* Exercise goal:
Take each line from the material below that includes the string "mogą" and copy it.
** Opening Records for this exercise block **
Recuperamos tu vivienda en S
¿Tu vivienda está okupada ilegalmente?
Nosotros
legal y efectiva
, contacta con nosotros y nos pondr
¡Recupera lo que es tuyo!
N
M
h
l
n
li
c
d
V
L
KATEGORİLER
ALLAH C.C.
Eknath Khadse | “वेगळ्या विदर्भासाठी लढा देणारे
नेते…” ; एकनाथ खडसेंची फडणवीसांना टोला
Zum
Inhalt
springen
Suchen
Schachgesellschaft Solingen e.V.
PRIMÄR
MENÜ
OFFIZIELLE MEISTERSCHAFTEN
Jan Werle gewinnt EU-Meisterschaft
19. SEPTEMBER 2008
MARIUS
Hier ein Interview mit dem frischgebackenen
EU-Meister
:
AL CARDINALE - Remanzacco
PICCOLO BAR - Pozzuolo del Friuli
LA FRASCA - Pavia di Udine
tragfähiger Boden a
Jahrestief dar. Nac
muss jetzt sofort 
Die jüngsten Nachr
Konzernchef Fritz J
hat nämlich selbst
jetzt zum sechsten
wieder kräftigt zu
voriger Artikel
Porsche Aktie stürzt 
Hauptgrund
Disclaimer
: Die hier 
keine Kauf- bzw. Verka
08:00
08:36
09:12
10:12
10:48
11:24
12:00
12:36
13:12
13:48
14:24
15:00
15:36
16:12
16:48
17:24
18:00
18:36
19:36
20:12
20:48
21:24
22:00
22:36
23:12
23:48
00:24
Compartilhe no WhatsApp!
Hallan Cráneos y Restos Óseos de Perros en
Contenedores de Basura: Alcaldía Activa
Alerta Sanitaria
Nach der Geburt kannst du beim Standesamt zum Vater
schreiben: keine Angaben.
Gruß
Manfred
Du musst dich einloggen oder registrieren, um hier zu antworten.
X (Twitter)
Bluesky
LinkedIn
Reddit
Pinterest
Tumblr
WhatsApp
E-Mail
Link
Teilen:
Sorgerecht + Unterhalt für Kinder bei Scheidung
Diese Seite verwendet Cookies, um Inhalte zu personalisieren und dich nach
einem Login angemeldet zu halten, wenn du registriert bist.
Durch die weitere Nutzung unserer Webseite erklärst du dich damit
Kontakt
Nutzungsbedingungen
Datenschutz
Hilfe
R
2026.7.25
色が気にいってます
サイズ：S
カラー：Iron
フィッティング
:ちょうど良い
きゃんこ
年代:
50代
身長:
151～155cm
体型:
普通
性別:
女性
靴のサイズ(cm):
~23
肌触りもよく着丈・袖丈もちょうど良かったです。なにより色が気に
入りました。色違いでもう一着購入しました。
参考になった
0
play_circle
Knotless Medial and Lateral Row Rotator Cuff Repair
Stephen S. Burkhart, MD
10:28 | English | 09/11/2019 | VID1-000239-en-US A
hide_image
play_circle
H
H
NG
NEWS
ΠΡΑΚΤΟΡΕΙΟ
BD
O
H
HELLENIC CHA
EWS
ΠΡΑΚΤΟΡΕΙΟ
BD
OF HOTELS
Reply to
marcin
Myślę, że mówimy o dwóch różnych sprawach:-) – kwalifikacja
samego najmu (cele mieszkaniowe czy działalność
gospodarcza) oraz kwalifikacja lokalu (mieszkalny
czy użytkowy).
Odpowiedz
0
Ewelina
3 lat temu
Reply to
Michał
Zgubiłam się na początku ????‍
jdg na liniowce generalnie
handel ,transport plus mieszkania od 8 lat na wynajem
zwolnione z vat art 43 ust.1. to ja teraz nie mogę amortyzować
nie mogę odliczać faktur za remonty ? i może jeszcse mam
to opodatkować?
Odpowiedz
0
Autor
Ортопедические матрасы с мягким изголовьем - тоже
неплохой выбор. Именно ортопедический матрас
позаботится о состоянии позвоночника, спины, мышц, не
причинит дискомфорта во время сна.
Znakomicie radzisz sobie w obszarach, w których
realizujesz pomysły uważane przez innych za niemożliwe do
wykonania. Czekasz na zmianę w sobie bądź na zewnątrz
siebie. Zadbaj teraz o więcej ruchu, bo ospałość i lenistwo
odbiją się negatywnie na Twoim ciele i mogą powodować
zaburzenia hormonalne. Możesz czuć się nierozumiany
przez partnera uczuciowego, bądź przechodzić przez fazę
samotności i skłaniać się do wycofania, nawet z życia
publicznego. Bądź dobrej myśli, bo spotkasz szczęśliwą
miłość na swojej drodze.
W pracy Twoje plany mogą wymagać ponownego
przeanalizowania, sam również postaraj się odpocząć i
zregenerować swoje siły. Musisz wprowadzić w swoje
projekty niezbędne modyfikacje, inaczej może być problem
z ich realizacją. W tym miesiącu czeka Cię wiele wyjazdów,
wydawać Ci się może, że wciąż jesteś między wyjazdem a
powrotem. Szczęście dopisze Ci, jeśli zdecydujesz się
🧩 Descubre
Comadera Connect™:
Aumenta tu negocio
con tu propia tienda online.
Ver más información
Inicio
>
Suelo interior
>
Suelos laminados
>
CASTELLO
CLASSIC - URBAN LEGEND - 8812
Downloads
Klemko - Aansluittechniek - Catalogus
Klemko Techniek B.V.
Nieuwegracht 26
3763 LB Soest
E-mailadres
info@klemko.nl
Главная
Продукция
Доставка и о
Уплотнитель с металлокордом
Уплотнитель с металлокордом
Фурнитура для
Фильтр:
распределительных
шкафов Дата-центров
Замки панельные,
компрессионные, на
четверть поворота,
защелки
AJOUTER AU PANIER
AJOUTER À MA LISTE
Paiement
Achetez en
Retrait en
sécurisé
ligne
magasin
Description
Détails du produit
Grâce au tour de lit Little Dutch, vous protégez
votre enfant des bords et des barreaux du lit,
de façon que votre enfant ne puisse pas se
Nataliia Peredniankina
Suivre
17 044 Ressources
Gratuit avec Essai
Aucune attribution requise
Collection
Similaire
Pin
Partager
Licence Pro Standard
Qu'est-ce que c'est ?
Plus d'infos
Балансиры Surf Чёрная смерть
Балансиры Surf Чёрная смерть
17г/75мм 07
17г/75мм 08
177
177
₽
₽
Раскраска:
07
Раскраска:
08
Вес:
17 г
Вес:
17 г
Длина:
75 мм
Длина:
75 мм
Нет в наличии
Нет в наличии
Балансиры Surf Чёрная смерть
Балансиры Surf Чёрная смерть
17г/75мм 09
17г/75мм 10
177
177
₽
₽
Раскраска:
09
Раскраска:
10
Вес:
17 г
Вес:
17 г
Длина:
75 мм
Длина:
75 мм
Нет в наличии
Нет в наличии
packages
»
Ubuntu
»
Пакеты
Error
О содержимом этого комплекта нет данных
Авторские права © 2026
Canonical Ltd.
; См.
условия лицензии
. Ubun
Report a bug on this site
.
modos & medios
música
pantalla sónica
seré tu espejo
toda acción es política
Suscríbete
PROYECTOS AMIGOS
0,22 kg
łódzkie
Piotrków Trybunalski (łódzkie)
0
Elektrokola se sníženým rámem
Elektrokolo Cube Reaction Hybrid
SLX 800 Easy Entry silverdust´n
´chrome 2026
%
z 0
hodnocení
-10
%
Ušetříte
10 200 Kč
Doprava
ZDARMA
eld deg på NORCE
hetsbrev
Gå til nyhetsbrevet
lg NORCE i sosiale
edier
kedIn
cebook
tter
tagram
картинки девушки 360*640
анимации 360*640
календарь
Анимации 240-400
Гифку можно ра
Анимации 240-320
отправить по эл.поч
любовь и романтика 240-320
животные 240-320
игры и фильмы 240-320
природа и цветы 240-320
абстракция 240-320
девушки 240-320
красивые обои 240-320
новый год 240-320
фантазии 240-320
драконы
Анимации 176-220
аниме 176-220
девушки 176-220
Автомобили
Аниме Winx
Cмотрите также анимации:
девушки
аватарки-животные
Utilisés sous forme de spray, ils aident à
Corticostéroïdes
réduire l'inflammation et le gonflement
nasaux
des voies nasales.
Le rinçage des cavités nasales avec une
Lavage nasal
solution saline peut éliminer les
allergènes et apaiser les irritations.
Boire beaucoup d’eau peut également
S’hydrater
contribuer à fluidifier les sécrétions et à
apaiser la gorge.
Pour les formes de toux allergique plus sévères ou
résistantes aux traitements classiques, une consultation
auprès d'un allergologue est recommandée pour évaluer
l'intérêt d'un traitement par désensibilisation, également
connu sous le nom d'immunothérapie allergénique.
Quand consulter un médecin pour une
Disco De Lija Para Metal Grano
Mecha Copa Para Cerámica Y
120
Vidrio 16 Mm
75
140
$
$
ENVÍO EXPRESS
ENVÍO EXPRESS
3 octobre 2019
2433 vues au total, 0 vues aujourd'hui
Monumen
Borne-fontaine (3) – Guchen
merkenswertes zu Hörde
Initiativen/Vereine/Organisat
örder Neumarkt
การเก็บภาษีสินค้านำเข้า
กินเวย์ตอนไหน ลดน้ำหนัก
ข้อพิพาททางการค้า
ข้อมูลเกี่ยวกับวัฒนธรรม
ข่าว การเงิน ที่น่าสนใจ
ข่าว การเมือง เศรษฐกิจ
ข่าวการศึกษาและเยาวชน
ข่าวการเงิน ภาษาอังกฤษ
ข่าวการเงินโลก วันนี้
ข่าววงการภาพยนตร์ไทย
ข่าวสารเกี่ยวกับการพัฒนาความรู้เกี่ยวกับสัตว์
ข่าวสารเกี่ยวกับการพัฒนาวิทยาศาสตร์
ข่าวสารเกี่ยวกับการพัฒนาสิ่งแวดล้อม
** Closing Records for this exercise block **
* Task solution:
odbiją się negatywnie na Twoim ciele i mogą powodować
W pracy Twoje plany mogą wymagać ponownego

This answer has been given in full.